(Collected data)
---*---
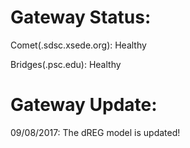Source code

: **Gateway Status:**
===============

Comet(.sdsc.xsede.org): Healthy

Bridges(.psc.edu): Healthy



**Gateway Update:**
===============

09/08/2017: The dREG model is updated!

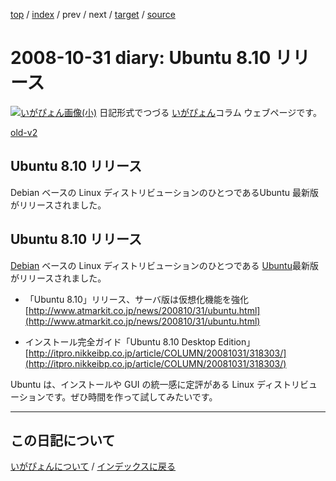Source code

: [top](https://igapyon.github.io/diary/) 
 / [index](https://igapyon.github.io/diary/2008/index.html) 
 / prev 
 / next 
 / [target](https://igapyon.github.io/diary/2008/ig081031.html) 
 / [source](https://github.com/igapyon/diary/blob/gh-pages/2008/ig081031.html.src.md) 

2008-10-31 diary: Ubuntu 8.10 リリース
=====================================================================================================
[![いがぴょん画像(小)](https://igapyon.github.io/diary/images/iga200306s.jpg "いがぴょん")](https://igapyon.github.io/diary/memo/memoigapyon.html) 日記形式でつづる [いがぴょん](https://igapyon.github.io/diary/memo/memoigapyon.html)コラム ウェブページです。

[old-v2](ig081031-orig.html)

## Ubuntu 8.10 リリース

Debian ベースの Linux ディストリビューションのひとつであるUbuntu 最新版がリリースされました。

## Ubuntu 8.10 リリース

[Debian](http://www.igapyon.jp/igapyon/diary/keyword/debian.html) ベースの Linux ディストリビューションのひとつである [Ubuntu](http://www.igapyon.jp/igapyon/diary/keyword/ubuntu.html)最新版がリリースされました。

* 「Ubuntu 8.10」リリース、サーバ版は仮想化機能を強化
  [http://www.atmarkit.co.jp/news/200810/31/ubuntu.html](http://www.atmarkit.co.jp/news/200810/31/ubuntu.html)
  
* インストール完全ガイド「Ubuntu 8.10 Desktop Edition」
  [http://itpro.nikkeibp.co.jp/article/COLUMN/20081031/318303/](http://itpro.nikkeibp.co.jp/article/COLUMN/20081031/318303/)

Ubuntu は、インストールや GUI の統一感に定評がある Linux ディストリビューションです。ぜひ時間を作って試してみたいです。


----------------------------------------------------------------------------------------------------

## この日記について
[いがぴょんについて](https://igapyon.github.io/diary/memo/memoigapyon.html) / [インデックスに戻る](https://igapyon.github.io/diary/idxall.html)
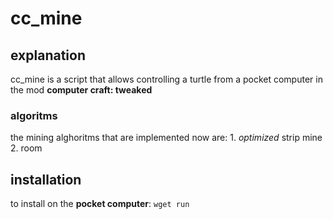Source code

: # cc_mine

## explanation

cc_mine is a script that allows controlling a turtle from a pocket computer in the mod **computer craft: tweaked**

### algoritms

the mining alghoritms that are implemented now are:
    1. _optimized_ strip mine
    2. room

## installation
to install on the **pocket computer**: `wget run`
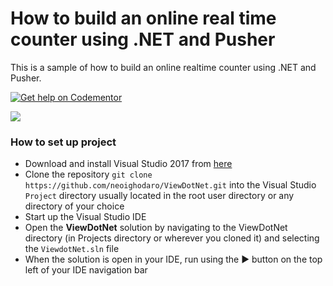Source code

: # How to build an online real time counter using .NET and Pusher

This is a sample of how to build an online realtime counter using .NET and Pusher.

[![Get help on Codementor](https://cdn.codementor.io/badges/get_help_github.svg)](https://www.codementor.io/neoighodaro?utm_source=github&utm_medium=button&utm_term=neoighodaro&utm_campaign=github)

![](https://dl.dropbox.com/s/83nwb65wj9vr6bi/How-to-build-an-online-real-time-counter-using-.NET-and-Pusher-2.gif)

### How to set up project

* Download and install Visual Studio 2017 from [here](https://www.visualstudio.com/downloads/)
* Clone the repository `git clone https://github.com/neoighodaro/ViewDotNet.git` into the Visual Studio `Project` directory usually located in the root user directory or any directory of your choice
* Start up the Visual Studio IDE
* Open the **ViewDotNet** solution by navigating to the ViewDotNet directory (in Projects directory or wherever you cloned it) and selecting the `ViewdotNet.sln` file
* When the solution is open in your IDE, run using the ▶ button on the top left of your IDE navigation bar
---*---
▶ **Your task**:
Among the records, find all lines that include the string "Pusher" and return them.

▶ **Exercise solution**:
: # How to build an online real time counter using .NET and Pusher
This is a sample of how to build an online realtime counter using .NET and Pusher.
![](https://dl.dropbox.com/s/83nwb65wj9vr6bi/How-to-build-an-online-real-time-counter-using-.NET-and-Pusher-2.gif)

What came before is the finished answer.